## Trecho da página
──────────
No livro de São Marcos 9,30-37, o evangelista conta que Jesus percebeu uma conversa estranha entre os seus discípulos, e perguntou a eles o que estavam conversando pelo caminho. Na verdade estavam discutindo quem seria o primeiro no Reino de Jesus.
Certamente todos os Apóstolos tinham a mesma concepção dos judeus, de que o Messias viria para implantar um Reino social, político e econômico, restabelecendo o reino de Israel, reduzindo sob o seu jugo todas as nações e reinaria no meio de muita glória.
Incrível, os profetas já tinham anunciado com detalhes como seria o Reino a ser implantado pelo Messias, um reino espiritual, mas os judeus, subjugados pelos romanos, não aceitaram. Os profetas descreveram minuciosamente os padecimentos que o Messias sofreria, mas o povo repeliu a ideia de um Messias humilhado e sofredor. Conceberam o ideal de um Messias poderoso. E os Apóstolos também pensavam assim; por isso estavam disputando quem seria o primeiro. Será Pedro, será Tiago, será João?…
É neste ambiente saturado de ideias falsas sobre o Messias que Jesus teria de mostrar que é a humildade e a obediência a Seu Pai que iria trazer a Redenção à humanidade.
“Jesus sentou-se, chamou os doze e lhes disse: “Se alguém quiser ser o primeiro, que seja o último de todos e aquele que serve a todos!”
Em seguida, pegou uma criança, colocou-a no meio deles e, abraçando-a, disse: “Quem acolher em meu nome uma destas crianças, é a mim que estará acolhendo. E quem me acolher, está acolhendo, não a mim, mas àquele que me enviou”. (Mc 9,35-37)
Jesus ensina aos Apóstolos o que exatamente eles teriam que fazer para segui-Lo, e como. Ele vai dizer mais tarde a Pilatos: “Meu reino não é deste mundo!”. Como foi difícil para Jesus mudar essa mentalidade errada dos Apóstolos sobre Ele e seu messianismo.
──────────
## Item de trabalho 1
Responda, com base no trecho sobre o Evangelho de Marcos, às perguntas abaixo.
(a) Sobre o que os discípulos estavam discutindo pelo caminho?
(b) Que tipo de reino os profetas anunciaram que o Messias implantaria?
(c) Que frase Jesus diria mais tarde a Pilatos?
O texto e a listagem são independentes um do outro.
──────────
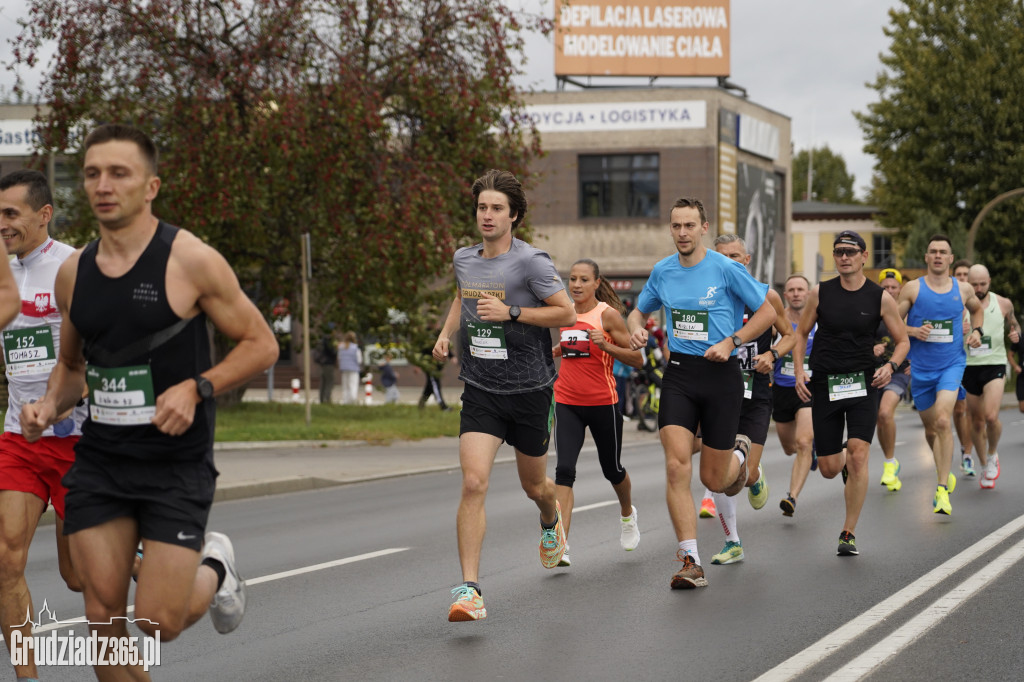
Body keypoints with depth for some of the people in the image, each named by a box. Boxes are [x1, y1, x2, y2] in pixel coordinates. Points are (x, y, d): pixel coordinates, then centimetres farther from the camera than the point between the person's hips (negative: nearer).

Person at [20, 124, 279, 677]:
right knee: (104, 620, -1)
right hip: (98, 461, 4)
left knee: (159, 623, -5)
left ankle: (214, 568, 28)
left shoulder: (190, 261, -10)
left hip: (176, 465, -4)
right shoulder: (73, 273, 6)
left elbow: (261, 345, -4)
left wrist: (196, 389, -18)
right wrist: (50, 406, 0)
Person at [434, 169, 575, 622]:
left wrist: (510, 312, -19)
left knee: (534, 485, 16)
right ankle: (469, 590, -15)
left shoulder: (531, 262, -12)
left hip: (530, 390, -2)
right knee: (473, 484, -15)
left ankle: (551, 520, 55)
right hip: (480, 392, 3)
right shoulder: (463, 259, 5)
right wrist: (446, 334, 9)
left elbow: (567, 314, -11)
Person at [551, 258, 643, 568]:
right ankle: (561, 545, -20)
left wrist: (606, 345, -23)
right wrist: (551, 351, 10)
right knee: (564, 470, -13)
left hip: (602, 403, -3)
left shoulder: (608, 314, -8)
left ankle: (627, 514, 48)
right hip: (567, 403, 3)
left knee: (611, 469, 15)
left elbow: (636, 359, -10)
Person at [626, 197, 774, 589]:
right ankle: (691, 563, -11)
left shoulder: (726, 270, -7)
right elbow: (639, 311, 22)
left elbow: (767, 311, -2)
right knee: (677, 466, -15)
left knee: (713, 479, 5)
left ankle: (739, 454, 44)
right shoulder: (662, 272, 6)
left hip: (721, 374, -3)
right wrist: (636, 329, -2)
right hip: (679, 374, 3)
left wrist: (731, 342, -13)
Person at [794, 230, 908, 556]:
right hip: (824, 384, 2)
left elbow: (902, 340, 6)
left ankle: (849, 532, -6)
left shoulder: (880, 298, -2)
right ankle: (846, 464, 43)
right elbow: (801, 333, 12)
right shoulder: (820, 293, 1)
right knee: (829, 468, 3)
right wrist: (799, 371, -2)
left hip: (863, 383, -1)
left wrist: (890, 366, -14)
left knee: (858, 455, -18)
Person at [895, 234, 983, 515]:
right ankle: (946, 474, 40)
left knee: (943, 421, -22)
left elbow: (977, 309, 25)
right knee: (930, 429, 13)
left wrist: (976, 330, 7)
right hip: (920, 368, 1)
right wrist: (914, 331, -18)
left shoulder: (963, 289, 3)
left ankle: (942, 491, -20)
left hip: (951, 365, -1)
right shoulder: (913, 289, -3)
──────────
## Item de trabalho 2
Copie da listagem, sem nenhuma alteração, as linhas entre a que contém "left wrist: (731, 342, -13)" e a que contém "right knee: (829, 468, 3)", incluindo ambas.

## Resultado da tarefa 1
(a) Discutiam quem seria o primeiro no Reino de Jesus.
(b) Um reino espiritual.
(c) “Meu reino não é deste mundo!”

## Resultado da tarefa 2
left wrist: (731, 342, -13)
Person at [794, 230, 908, 556]:
right hip: (824, 384, 2)
left elbow: (902, 340, 6)
left ankle: (849, 532, -6)
left shoulder: (880, 298, -2)
right ankle: (846, 464, 43)
right elbow: (801, 333, 12)
right shoulder: (820, 293, 1)
right knee: (829, 468, 3)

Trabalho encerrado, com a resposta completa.